Enforcing Parental Management Levels

Any title or portion of a title on a DVD-Video disc can be assigned a generic parental management level (PML) from 1 through 8. When the DVD Navigator is reading content that has a PML, it is said to be in a parental block. A parental block may consist of part of a chapter, multiple chapters, or multiple titles. A DVD application intended for an international market should not hard code a particular rating system into its parental management logic.

The DVD Navigator itself does not enforce the PMLs; it merely informs your application when it encounters PML information on the disc. By default, it ignores this information on the disc and plays the highest level content. To enforce the PMLs, your application must implement some form of password control logic that associates users with levels, instruct the DVD Navigator to send it PML event notifications (by calling the IDvdControl2::SetOption method on startup, with the parameters DVD_NotifyParentalLevelChange and TRUE), and respond to those events to allow or disallow access as appropriate.

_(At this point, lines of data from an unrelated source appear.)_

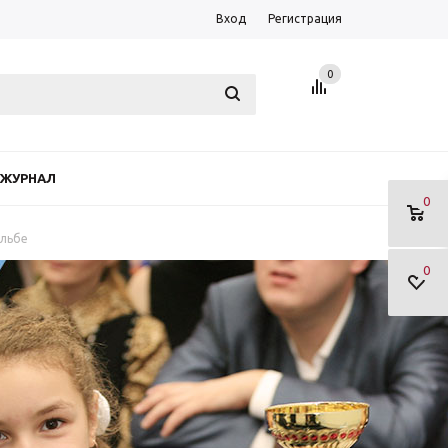
Вход
Регистрация
0
ЖУРНАЛ
0
ельбе
0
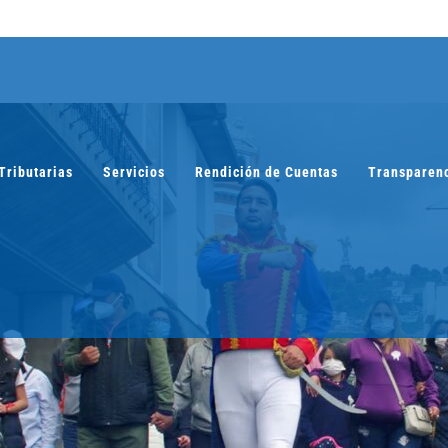
Tributarias
Servicios
Rendición de Cuentas
Transparen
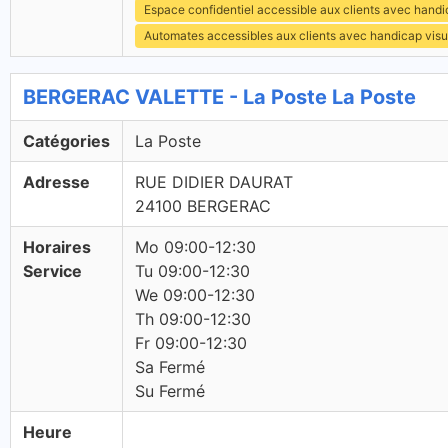
Espace confidentiel accessible aux clients avec hand
Automates accessibles aux clients avec handicap visu
BERGERAC VALETTE - La Poste La Poste
Catégories
La Poste
Adresse
RUE DIDIER DAURAT
24100 BERGERAC
Horaires
Mo 09:00-12:30
Service
Tu 09:00-12:30
We 09:00-12:30
Th 09:00-12:30
Fr 09:00-12:30
Sa Fermé
Su Fermé
Heure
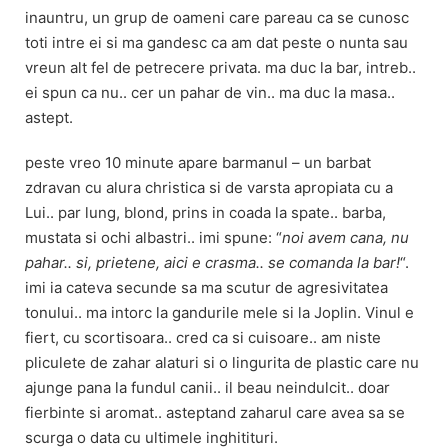
inauntru, un grup de oameni care pareau ca se cunosc
toti intre ei si ma gandesc ca am dat peste o nunta sau
vreun alt fel de petrecere privata. ma duc la bar, intreb..
ei spun ca nu.. cer un pahar de vin.. ma duc la masa..
astept.
peste vreo 10 minute apare barmanul – un barbat
zdravan cu alura christica si de varsta apropiata cu a
Lui.. par lung, blond, prins in coada la spate.. barba,
mustata si ochi albastri.. imi spune: “
noi avem cana, nu
pahar.. si, prietene, aici e crasma.. se comanda la bar!
“.
imi ia cateva secunde sa ma scutur de agresivitatea
tonului.. ma intorc la gandurile mele si la Joplin. Vinul e
fiert, cu scortisoara.. cred ca si cuisoare.. am niste
pliculete de zahar alaturi si o lingurita de plastic care nu
ajunge pana la fundul canii.. il beau neindulcit.. doar
fierbinte si aromat.. asteptand zaharul care avea sa se
scurga o data cu ultimele inghitituri.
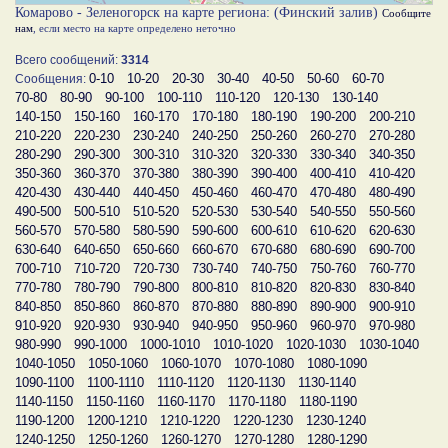
Комарово - Зеленогорск на карте региона: (Финский залив)
Сообщите
нам
, если место на карте определено неточно
Всего сообщений:
3314
0-10
10-20
20-30
30-40
40-50
50-60
60-70
Сообщения:
70-80
80-90
90-100
100-110
110-120
120-130
130-140
140-150
150-160
160-170
170-180
180-190
190-200
200-210
210-220
220-230
230-240
240-250
250-260
260-270
270-280
280-290
290-300
300-310
310-320
320-330
330-340
340-350
350-360
360-370
370-380
380-390
390-400
400-410
410-420
420-430
430-440
440-450
450-460
460-470
470-480
480-490
490-500
500-510
510-520
520-530
530-540
540-550
550-560
560-570
570-580
580-590
590-600
600-610
610-620
620-630
630-640
640-650
650-660
660-670
670-680
680-690
690-700
700-710
710-720
720-730
730-740
740-750
750-760
760-770
770-780
780-790
790-800
800-810
810-820
820-830
830-840
840-850
850-860
860-870
870-880
880-890
890-900
900-910
910-920
920-930
930-940
940-950
950-960
960-970
970-980
980-990
990-1000
1000-1010
1010-1020
1020-1030
1030-1040
1040-1050
1050-1060
1060-1070
1070-1080
1080-1090
1090-1100
1100-1110
1110-1120
1120-1130
1130-1140
1140-1150
1150-1160
1160-1170
1170-1180
1180-1190
1190-1200
1200-1210
1210-1220
1220-1230
1230-1240
1240-1250
1250-1260
1260-1270
1270-1280
1280-1290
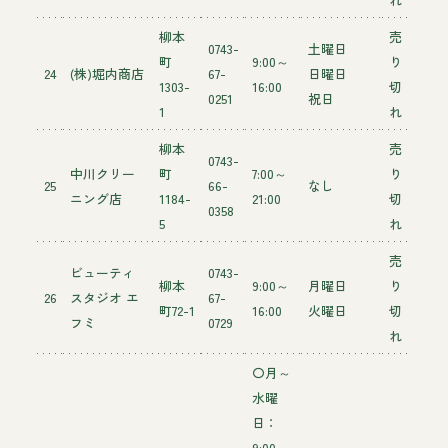
柳本
売
0743-
土曜日
町
9:00～
り
24
(株)堀内商店
67-
日曜日
1303-
16:00
切
0251
祝日
1
れ
柳本
売
0743-
中川クリー
町
7:00～
り
25
66-
なし
ニング店
1184-
21:00
切
0358
5
れ
売
ビューティ
0743-
柳本
9:00～
月曜日
り
26
スタジオ エ
67-
町72-1
16:00
火曜日
切
フミ
0729
れ
〇月～
水曜
日：
9:00～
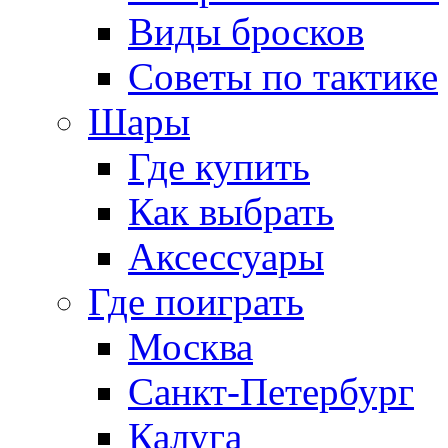
Виды бросков
Советы по тактике
Шары
Где купить
Как выбрать
Аксессуары
Где поиграть
Москва
Санкт-Петербург
Калуга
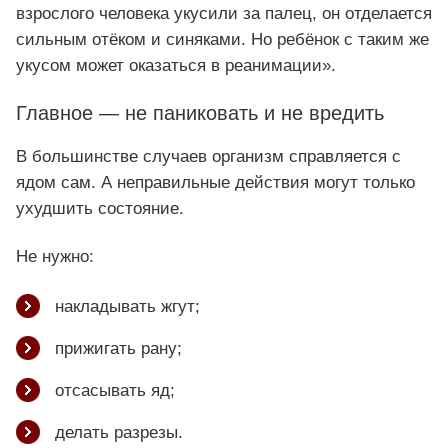
взрослого человека укусили за палец, он отделается
сильным отёком и синяками. Но ребёнок с таким же
укусом может оказаться в реанимации».
Главное — не паниковать и не вредить
В большинстве случаев организм справляется с
ядом сам. А неправильные действия могут только
ухудшить состояние.
Не нужно:
накладывать жгут;
прижигать рану;
отсасывать яд;
делать разрезы.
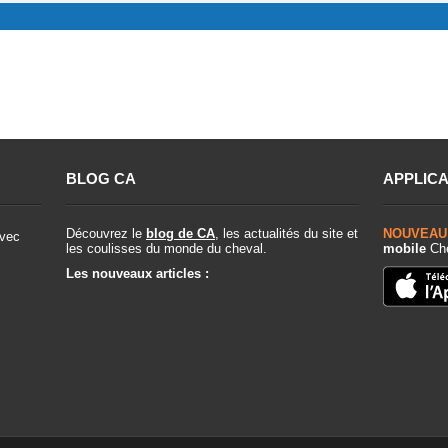
BLOG CA
APPLICA
Découvrez le
blog de CA
, les actualités du site et
NOUVEAU
vec
les coulisses du monde du cheval.
mobile
Che
Les nouveaux articles :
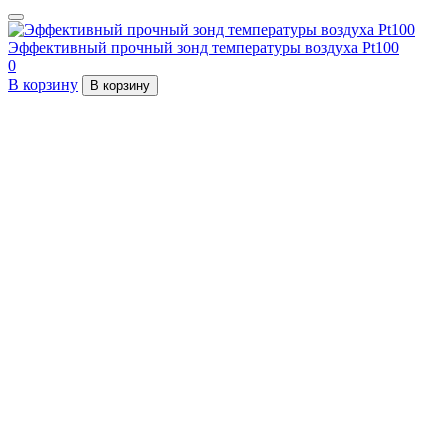
Эффективный прочный зонд температуры воздуха Pt100
0
В корзину
В корзину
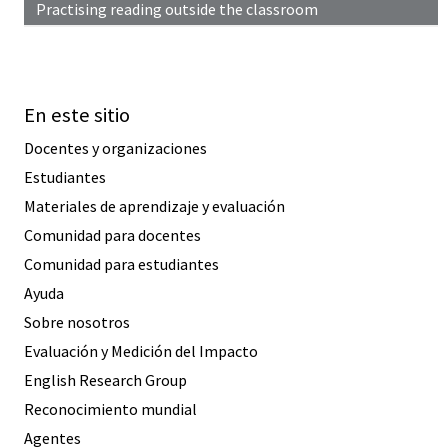
Practising reading outside the classroom
En este sitio
Docentes y organizaciones
Estudiantes
Materiales de aprendizaje y evaluación
Comunidad para docentes
Comunidad para estudiantes
Ayuda
Sobre nosotros
Evaluación y Medición del Impacto
English Research Group
Reconocimiento mundial
Agentes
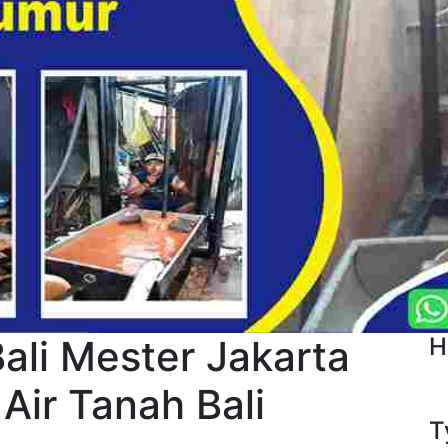
ali Mester Jakarta
H
Air Tanah Bali
T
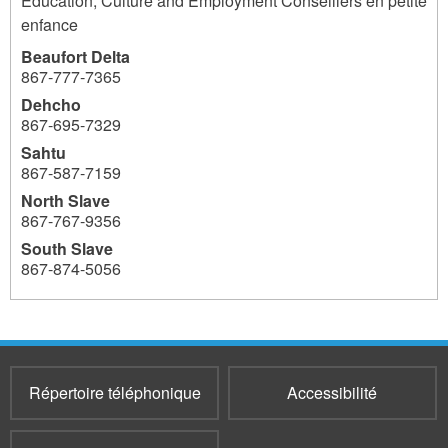
Education, Culture and Employment Conseillers en petite
enfance
Beaufort Delta
867‐777‐7365
Dehcho
867-695-7329
Sahtu
867-587-7159
North Slave
867-767-9356
South Slave
867‐874-5056
3803
Répertoire téléphonique
Accessibilité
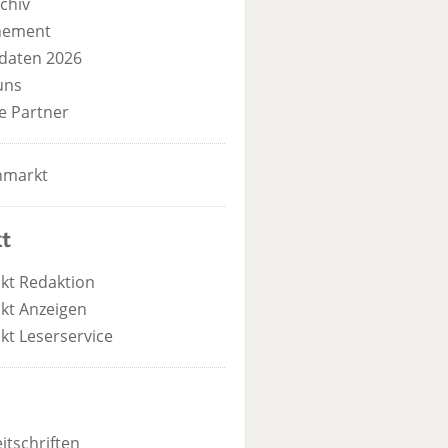
chiv
nement
daten 2026
uns
e Partner
nmarkt
t
kt Redaktion
kt Anzeigen
kt Leserservice
itschriften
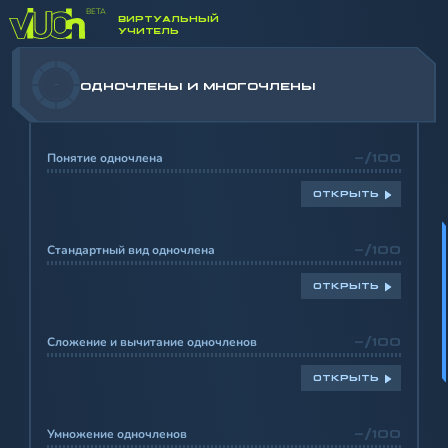
ВИРТУАЛЬНЫЙ
УЧИТЕЛЬ
-
ОДНОЧЛЕНЫ И МНОГОЧЛЕНЫ
Понятие одночлена
-/100
ОТКРЫТЬ
Стандартный вид одночлена
-/100
ОТКРЫТЬ
Сложение и вычитание одночленов
-/100
ОТКРЫТЬ
Умножение одночленов
-/100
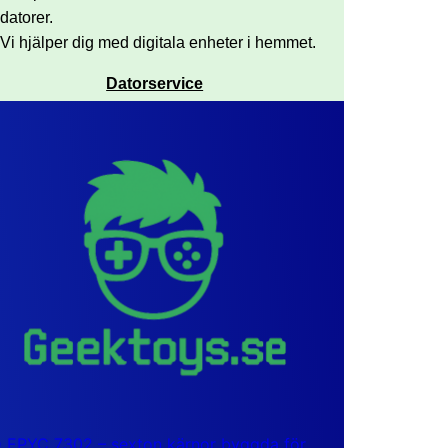
datorer.
Vi hjälper dig med digitala enheter i hemmet.
Datorservice
EPYC 7302 – sexton kärnor byggda för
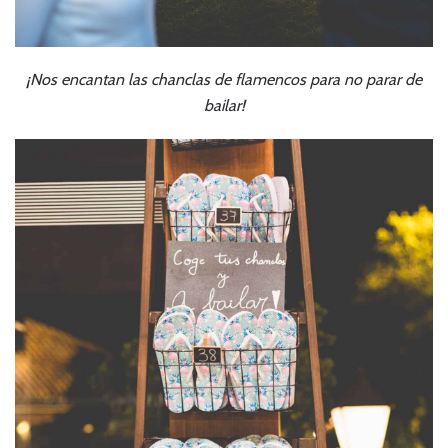
¡Nos encantan las chanclas de flamencos para no parar de
bailar!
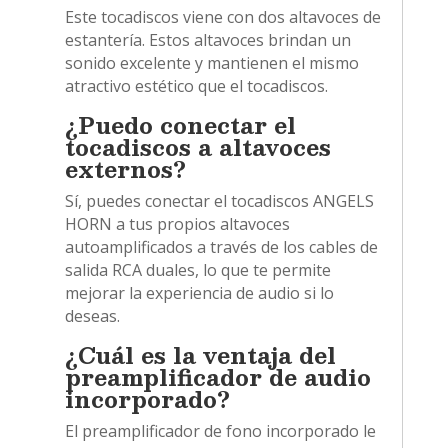
Este tocadiscos viene con dos altavoces de
estantería. Estos altavoces brindan un
sonido excelente y mantienen el mismo
atractivo estético que el tocadiscos.
¿Puedo conectar el
tocadiscos a altavoces
externos?
Sí, puedes conectar el tocadiscos ANGELS
HORN a tus propios altavoces
autoamplificados a través de los cables de
salida RCA duales, lo que te permite
mejorar la experiencia de audio si lo
deseas.
¿Cuál es la ventaja del
preamplificador de audio
incorporado?
El preamplificador de fono incorporado le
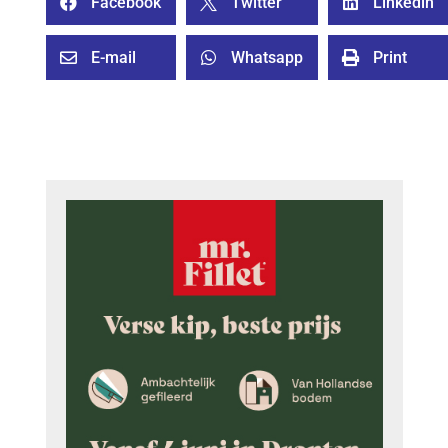
Facebook
Twitter
Linkedin



E-mail
Whatsapp
Print




A DVD title can have one overall PML, but disc authors can give certain sections of that title higher or more restrictive PMLs. These are called temporary PML commands; these commands always contain two branching instructions: one to follow if the temporary PML command is accepted by the player application, and the other to follow if the command is rejected. The sequence of events is as follows. The DVD Navigator is reading video content (DVD Title Domain) when it encounters a temporary PML command on the disc. It checks its internal flag to see whether the application has requested to be notified of this event. If the flag is not set, the DVD continues playing, following the "parental level change rejected" branch specified on the disc. If the flag is set, the DVD sends an EC_DVD_PARENTAL_LEVEL_CHANGE event to the application and waits in a paused state until it gets a response. When your application receives the event, it uses its own logic to determine whether to accept the command. It then calls IDvdControl2::AcceptParentalLevelChange with an argument of TRUE or FALSE. If TRUE, the DVD Navigator resumes playing, following the "parental level change accepted" branch specified on the disc. Otherwise it resumes playing and follow the "parental level change rejected" branch.